▸ **Material shown**:
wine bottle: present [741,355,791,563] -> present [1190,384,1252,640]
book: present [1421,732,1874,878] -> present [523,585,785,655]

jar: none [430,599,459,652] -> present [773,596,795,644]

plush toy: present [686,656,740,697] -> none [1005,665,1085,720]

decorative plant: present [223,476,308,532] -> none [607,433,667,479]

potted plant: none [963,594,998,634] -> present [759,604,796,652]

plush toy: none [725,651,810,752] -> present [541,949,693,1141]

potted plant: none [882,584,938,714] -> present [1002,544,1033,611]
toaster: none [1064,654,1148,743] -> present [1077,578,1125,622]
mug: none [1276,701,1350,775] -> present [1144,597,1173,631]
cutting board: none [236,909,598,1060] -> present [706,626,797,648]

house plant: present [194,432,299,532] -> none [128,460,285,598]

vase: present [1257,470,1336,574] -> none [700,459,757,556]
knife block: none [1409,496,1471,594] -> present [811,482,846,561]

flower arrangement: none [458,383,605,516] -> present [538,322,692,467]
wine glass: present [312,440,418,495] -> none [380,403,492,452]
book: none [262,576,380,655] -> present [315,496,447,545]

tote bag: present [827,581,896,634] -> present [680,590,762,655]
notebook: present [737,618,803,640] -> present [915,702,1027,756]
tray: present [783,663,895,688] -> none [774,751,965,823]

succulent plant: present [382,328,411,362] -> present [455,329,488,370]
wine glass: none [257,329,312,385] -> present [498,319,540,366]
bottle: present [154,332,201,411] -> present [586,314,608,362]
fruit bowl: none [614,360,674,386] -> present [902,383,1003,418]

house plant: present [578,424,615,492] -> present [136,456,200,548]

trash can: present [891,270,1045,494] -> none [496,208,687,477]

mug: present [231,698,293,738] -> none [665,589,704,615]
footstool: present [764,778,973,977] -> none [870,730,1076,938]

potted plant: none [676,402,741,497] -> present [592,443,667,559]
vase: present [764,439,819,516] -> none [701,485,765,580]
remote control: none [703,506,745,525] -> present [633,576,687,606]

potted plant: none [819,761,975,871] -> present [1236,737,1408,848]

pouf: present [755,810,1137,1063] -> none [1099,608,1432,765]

▸ **Written task**: Give back, exactly as written, the stretch from the line with "knife block: none" through the line with "house plant: present [578,424,615,492]", and no other lines from the records above.

▸ **Answer section**:
knife block: none [1409,496,1471,594] -> present [811,482,846,561]

flower arrangement: none [458,383,605,516] -> present [538,322,692,467]
wine glass: present [312,440,418,495] -> none [380,403,492,452]
book: none [262,576,380,655] -> present [315,496,447,545]

tote bag: present [827,581,896,634] -> present [680,590,762,655]
notebook: present [737,618,803,640] -> present [915,702,1027,756]
tray: present [783,663,895,688] -> none [774,751,965,823]

succulent plant: present [382,328,411,362] -> present [455,329,488,370]
wine glass: none [257,329,312,385] -> present [498,319,540,366]
bottle: present [154,332,201,411] -> present [586,314,608,362]
fruit bowl: none [614,360,674,386] -> present [902,383,1003,418]

house plant: present [578,424,615,492] -> present [136,456,200,548]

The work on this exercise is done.